China has opened a virtual laboratory in Brazil that will focus on molecular biology and genetics in agricultural research. Chinese researchers visiting Brazil will be facilitated by infrastructure already in place at Brazil’s Agrilivestock Research Company (Embrapa). Embrapa’s president, Pedro Arraes, outlined Brazil’s priority—to characterize and evaluate the genetics of the country’s agricultural products. Embrapa currently has virtual labs in the United States, France, Holland, the United Kingdom and South Korea. According to the USDA, Brazil’s crop area covers 62 million hectares, about the size of France.

   Paraguay’s Mbaracayú reserve is home to five species of toucan, including the red-breasted toucan. Credit: Claudio Timm via Flickr.


“Please Colombians, let’s save water because it’s possible that El Niño is coming,” said Colombia’s President Juan Manuel Santos following a federal announcement that there is an 80% chance Colombia will see the effects of El Nino this year. Authorities are outlining strategies for mitigating against the droughts that are being predicted to accompany the cyclical climate phenomenon that brings flooding and drought to different parts of the world. Colombian officials are asking citizens to ration water, avoid starting forest fires, sow quick-growing seeds, and protect themselves from solar radiation. The director of Colombia’s national institute of hydrology, meteorology and environmental studies (IDEAM), Ricardo Lozano, has said that the possibility of the country confronting the climatic phenomenon has increased to 81%. In response to the announcement, the Colombian Association of Environmental and Sanitary Engineering (Acodal) has emphasized Colombia’s need to create a national water agency.

Scientists in Colombia have found that the bacteria causing hospital-acquired infections in Bogota have actually been three species of Acinetobacter. The multi-drug resistant bugs were characterized as Acinetobacter baumannii, Acinetobacter nosocomialis and Acinetobacter pittii. The researchers have launched a comparison of the Colombian bacterial strains with others worldwide and are also looking for the genes responsible for the bugs’ resistance to antibiotics.


Mexico and the United States have signed an environmental program agreement which will address public health problems along with environmental issues in the region along the 2,000 mile border. Dubbed Border 2020, the program will work to reduce air pollution and encourage anti-idling technologies at ports-of-entry, improve access to clean water, and promote better waste management.

A new irrigation system is being installed in parts of remote Mexico by the Center for the Integral Development of the Campesinos of the Mixteca Alta (CEDICAM). The initiative uses a combination of pre-colonial farming practices and a modern understanding of the environment and sustainability to bring productivity back to fertile land. Desertification and industrial chemical-based agriculture are transforming Central and South America. According to the United Nations, 50 million people across Latin America could be displaced in the next few decades as a result of desertification.

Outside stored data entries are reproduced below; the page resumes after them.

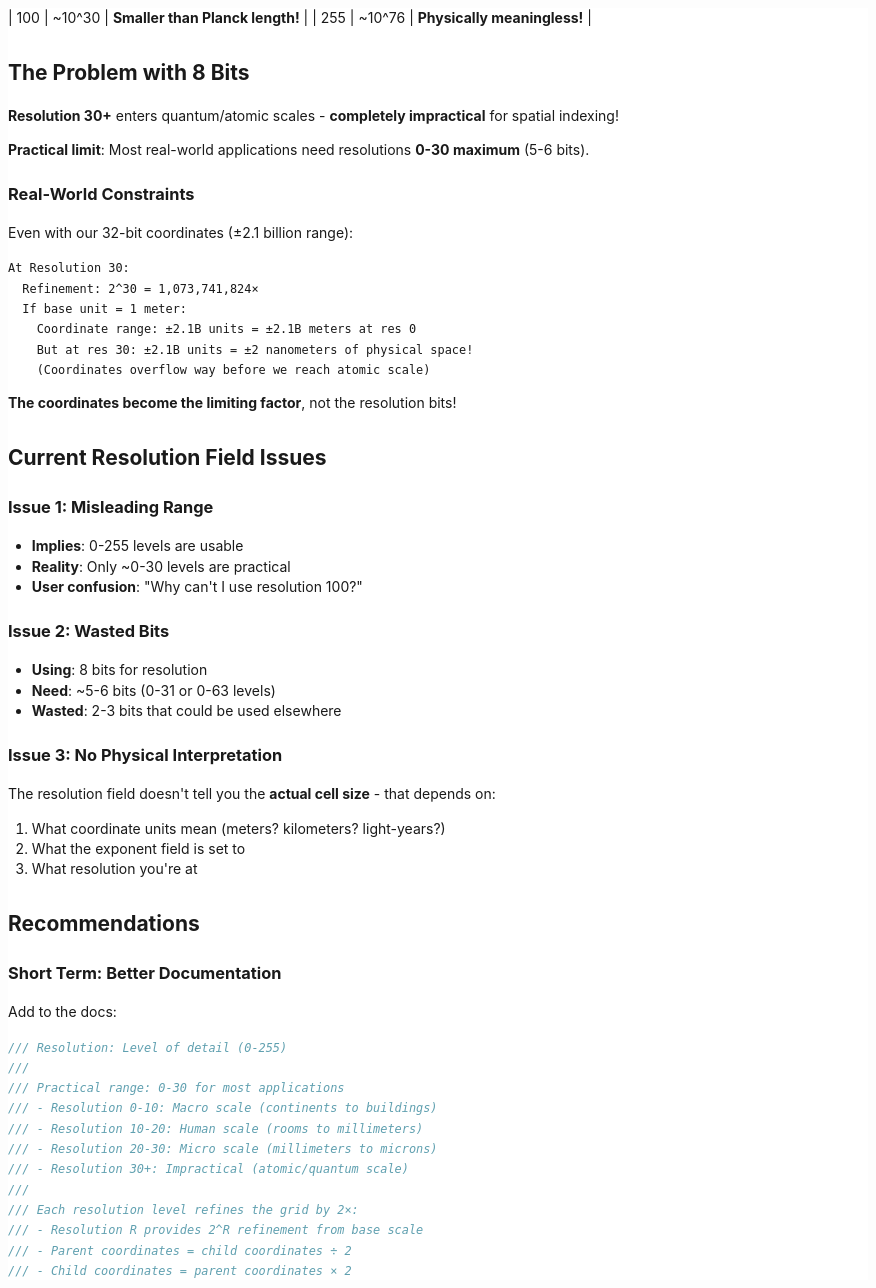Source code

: | 100 | ~10^30 | **Smaller than Planck length!** |
| 255 | ~10^76 | **Physically meaningless!** |

## The Problem with 8 Bits

**Resolution 30+** enters quantum/atomic scales - **completely impractical** for spatial indexing!

**Practical limit**: Most real-world applications need resolutions **0-30 maximum** (5-6 bits).

### Real-World Constraints

Even with our 32-bit coordinates (±2.1 billion range):

```
At Resolution 30:
  Refinement: 2^30 = 1,073,741,824×
  If base unit = 1 meter:
    Coordinate range: ±2.1B units = ±2.1B meters at res 0
    But at res 30: ±2.1B units = ±2 nanometers of physical space!
    (Coordinates overflow way before we reach atomic scale)
```

**The coordinates become the limiting factor**, not the resolution bits!

## Current Resolution Field Issues

### Issue 1: Misleading Range
- **Implies**: 0-255 levels are usable
- **Reality**: Only ~0-30 levels are practical
- **User confusion**: "Why can't I use resolution 100?"

### Issue 2: Wasted Bits
- **Using**: 8 bits for resolution
- **Need**: ~5-6 bits (0-31 or 0-63 levels)
- **Wasted**: 2-3 bits that could be used elsewhere

### Issue 3: No Physical Interpretation
The resolution field doesn't tell you the **actual cell size** - that depends on:
1. What coordinate units mean (meters? kilometers? light-years?)
2. What the exponent field is set to
3. What resolution you're at

## Recommendations

### Short Term: Better Documentation

Add to the docs:

```rust
/// Resolution: Level of detail (0-255)
///
/// Practical range: 0-30 for most applications
/// - Resolution 0-10: Macro scale (continents to buildings)
/// - Resolution 10-20: Human scale (rooms to millimeters)
/// - Resolution 20-30: Micro scale (millimeters to microns)
/// - Resolution 30+: Impractical (atomic/quantum scale)
///
/// Each resolution level refines the grid by 2×:
/// - Resolution R provides 2^R refinement from base scale
/// - Parent coordinates = child coordinates ÷ 2
/// - Child coordinates = parent coordinates × 2
```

A Mexican researcher is using an organic polymer to develop artificial muscles. The polymer has significant electrical conductivity, said Martha Aguilar Martinez, likening it to metal and semiconductor materials. She explained how the material could be used as a base for a replacement limb and be capable of communicating with the brain.

UPDATE: The number of birds slaughtered in Mexico has reached 8 million following a H7N3 bird flu outbreak first detected in June. The first phase of vaccination is underway with 80 million birds being immunized.


The World Wildlife Fund and environmental group ‘A Todo Pulmon‘ (With Every Lung) have asked the Paraguayan government to declare a swath of eastern Paraguay an ‘ecological corridor.’ The objective is to unite the Mbaracayú and Morombí forest reserves with a protected spit of land that will further ensure the conservation of the much diminished interior Atlantic forest—a habitat for several endangered and threatened species that has been reduced to 7% of its original extent. The Paraguayan government intends to distribute pieces of the land as part of its agrarian reform plan.